Menurut surat kabar daring yang berbasis di London, Iran International, dalam surat tersebut, Pezeshkian menekankan bahwa presiden dan pemerintah telah dikecualikan dari proses pengambilan keputusan utama dan penting di negara itu, dan kekosongan yang tercipta telah memungkinkan faksi-faksi garis keras di dalam IRGC untuk mengendalikan semua urusan.

Surat kabar tersebut, mengutip sumber, melaporkan bahwa Pezeshkian mengatakan bahwa dalam keadaan seperti itu, ia tidak mampu menjalankan pemerintahan dan melaksanakan tugas resminya, dan oleh karena itu menawarkan untuk segera mengundurkan diri.
Belum jelas apakah Pemimpin Tertinggi Mojtaba Khamenei akan menyetujui hal ini.

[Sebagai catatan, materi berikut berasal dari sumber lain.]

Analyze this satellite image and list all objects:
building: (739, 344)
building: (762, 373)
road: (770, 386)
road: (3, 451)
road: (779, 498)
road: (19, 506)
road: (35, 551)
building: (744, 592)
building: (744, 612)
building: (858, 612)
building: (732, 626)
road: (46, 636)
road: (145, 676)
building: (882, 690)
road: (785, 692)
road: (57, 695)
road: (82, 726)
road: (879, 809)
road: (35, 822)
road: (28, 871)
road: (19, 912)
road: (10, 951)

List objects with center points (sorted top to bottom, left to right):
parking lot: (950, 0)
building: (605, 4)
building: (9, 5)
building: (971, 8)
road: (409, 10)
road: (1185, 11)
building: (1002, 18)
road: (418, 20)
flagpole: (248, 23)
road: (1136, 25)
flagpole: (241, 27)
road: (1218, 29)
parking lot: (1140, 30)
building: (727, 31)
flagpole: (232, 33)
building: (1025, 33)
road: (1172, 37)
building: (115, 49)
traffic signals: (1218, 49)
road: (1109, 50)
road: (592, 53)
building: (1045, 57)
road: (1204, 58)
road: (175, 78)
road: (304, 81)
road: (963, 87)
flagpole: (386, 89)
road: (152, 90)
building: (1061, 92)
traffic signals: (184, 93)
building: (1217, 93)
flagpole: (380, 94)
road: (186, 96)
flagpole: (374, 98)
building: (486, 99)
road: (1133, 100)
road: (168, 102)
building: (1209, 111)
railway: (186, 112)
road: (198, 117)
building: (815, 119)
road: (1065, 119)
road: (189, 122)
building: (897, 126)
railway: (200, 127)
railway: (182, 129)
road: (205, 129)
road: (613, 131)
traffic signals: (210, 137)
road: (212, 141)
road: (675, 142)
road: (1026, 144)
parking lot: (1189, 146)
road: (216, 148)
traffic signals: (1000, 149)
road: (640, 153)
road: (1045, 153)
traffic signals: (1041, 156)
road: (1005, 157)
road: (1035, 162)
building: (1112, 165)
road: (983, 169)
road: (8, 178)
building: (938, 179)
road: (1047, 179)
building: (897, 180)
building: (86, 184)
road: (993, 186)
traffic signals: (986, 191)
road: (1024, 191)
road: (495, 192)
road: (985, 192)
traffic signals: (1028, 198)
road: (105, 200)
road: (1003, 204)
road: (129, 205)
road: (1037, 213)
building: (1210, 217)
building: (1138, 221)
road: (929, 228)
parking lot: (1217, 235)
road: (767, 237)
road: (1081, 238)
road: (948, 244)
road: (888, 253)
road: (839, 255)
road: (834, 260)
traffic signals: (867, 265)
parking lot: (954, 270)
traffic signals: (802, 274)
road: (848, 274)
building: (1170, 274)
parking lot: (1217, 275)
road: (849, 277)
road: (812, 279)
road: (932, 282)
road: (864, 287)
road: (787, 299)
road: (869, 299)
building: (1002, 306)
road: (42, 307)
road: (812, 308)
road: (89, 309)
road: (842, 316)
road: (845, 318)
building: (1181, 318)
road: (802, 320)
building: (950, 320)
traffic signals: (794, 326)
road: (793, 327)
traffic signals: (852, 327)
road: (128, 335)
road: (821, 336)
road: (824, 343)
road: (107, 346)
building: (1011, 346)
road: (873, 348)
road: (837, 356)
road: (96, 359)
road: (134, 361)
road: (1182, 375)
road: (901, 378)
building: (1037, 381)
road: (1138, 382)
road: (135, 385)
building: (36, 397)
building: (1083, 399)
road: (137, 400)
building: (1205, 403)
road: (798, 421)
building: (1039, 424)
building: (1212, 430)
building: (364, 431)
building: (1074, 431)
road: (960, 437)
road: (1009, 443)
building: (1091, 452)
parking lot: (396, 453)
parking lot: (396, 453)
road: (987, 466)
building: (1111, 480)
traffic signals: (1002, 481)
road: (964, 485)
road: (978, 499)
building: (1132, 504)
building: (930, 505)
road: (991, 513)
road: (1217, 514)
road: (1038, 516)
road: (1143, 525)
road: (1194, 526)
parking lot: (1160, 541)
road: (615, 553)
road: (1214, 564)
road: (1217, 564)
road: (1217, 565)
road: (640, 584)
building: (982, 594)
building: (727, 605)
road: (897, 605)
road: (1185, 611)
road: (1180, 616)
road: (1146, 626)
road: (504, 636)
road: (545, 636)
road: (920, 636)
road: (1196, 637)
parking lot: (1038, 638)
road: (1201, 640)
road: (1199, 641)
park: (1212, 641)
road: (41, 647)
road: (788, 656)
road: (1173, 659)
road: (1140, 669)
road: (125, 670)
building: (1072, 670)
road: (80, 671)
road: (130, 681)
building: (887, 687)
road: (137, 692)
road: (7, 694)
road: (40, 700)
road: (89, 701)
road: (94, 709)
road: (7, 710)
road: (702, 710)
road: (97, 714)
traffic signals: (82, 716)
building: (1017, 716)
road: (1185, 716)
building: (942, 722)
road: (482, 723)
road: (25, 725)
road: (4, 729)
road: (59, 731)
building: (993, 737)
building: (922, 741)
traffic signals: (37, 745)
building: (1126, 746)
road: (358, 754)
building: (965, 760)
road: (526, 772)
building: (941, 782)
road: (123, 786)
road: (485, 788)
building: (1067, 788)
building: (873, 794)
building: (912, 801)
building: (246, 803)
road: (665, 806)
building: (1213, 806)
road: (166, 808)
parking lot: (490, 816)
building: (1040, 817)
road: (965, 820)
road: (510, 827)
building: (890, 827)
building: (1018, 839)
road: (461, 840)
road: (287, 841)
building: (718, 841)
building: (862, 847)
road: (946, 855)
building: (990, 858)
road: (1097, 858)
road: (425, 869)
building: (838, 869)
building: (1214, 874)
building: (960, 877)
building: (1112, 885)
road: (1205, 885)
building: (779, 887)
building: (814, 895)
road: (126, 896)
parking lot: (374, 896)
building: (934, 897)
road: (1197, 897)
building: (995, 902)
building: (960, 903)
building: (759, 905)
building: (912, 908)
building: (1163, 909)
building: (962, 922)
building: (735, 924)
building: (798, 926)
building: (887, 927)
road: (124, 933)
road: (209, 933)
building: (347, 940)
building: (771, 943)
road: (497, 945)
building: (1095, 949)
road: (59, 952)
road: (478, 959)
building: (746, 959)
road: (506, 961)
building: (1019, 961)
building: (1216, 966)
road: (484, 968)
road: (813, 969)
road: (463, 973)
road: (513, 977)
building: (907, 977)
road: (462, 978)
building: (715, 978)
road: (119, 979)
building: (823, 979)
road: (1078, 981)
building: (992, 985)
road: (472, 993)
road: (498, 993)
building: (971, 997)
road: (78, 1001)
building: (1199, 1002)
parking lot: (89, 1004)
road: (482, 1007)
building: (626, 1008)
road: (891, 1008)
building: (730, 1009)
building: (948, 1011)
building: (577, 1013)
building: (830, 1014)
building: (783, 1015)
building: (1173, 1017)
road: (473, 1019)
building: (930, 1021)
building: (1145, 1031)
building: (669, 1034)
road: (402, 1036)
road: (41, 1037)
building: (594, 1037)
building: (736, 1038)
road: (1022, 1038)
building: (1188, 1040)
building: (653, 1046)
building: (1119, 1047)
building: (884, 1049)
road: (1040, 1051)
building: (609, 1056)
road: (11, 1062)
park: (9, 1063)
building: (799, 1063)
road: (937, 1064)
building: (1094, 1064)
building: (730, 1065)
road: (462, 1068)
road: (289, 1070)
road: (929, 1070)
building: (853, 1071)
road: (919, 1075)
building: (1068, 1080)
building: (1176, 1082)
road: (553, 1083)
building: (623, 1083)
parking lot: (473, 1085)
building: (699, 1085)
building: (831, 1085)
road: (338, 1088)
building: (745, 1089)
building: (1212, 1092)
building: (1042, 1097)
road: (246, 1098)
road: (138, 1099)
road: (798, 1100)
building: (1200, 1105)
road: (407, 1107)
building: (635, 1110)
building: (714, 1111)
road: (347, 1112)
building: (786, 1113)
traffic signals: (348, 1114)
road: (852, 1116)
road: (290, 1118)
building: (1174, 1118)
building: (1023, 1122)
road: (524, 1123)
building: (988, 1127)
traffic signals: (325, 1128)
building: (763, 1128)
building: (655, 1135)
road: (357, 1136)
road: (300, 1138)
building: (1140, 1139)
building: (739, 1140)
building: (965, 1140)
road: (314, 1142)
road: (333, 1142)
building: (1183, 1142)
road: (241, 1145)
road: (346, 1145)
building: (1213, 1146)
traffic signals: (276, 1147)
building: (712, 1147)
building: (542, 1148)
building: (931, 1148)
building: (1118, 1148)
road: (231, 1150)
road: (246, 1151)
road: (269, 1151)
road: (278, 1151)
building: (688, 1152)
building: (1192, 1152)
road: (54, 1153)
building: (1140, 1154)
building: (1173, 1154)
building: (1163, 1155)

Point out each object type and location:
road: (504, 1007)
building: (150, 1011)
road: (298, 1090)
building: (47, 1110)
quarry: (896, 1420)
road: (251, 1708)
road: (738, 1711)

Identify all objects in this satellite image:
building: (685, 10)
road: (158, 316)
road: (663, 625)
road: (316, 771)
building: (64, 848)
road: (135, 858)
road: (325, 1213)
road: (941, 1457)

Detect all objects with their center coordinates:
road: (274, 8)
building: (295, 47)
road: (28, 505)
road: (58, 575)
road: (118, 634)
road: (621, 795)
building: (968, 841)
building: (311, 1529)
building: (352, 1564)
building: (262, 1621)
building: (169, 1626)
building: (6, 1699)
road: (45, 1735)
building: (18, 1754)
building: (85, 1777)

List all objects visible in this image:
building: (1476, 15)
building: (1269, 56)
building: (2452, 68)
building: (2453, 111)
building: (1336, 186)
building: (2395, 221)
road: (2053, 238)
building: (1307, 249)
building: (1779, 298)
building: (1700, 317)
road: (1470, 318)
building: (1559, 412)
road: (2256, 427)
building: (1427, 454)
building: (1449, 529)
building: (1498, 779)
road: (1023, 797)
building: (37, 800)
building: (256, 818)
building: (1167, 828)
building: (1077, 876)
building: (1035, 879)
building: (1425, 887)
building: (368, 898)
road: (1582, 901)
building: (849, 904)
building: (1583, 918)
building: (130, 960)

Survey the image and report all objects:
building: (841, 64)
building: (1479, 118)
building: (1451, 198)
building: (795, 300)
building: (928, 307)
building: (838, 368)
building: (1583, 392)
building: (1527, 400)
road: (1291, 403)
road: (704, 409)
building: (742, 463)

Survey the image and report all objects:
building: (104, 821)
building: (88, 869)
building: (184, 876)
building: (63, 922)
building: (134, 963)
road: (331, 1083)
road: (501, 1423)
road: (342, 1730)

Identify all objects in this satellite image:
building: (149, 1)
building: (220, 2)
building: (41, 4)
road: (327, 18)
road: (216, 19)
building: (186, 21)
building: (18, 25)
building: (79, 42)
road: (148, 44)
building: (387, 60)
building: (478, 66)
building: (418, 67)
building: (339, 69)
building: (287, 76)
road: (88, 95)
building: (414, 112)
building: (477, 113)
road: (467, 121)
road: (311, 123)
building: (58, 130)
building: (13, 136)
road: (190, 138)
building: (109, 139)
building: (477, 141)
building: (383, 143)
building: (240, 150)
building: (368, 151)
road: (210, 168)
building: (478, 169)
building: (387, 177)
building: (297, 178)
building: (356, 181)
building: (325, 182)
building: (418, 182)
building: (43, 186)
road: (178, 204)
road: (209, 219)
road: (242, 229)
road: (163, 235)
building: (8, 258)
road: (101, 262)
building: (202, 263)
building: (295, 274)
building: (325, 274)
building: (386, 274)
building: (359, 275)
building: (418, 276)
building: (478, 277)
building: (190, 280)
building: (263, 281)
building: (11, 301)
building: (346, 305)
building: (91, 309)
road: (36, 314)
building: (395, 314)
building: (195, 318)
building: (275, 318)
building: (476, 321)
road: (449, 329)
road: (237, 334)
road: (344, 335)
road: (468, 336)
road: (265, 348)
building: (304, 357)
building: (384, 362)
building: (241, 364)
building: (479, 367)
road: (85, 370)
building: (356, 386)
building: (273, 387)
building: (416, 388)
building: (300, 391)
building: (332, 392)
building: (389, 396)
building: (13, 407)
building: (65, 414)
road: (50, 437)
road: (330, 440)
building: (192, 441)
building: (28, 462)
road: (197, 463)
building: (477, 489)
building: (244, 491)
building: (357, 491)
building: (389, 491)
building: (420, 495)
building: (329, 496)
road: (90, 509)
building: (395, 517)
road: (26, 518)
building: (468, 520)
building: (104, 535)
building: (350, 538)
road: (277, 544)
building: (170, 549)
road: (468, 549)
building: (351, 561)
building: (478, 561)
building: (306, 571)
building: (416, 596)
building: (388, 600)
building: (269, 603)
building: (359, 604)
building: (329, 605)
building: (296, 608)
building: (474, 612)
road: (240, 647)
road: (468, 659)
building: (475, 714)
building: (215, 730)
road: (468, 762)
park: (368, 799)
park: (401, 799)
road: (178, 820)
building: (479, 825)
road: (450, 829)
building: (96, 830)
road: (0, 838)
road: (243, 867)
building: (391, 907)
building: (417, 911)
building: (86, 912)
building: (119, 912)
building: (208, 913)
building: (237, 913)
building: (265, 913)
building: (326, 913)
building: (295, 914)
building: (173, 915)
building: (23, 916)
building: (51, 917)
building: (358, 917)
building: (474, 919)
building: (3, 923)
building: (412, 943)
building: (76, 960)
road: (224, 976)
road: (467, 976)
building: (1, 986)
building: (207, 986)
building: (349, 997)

Presiden Pezeshkian Terlepas apakah dia mengundurkan diri atau tidak, isi surat itu mengungkapkan keretakan yang mendalam di tingkat kekuasaan tertinggi.
Dalam unggahan media sosial selanjutnya, Mehdi Tabatabaei, Wakil Kepala Komunikasi Kantor Presiden Iran, membantah laporan bahwa Pezeshkian telah mengundurkan diri, menyebutnya sebagai "aksi publisitas media" oleh beberapa media asing, menurut kantor berita Anadolu Turki.
"Bapak Pezeshkian tidak akan meninggalkan tugasnya untuk melayani rakyat Iran, dan Iran tidak akan mundur dari jalan persatuan dan solidaritas," tulis Tabatabaei. Pejabat itu menambahkan bahwa mereka yang berusaha mempengaruhi persatuan nasional Iran sekali lagi "akan membawa mimpi itu ke liang kubur mereka."
Informasi di atas muncul ketika Iran dan AS melanjutkan negosiasi untuk mengakhiri konflik yang dimulai pada 28 Februari. Gencatan senjata berlaku pada 8 April, tetapi beberapa serangan balasan terus berlanjut meskipun dialog sedang berlangsung.
Menteri Luar Negeri Iran Abbas Araghchi mengatakan kepada media pemerintah pada 31 Mei bahwa komunikasi dengan AS sedang berlangsung dan mencatat bahwa spekulasi tentang negosiasi tidak dapat dinilai sampai hasil yang jelas tercapai, menurut Reuters.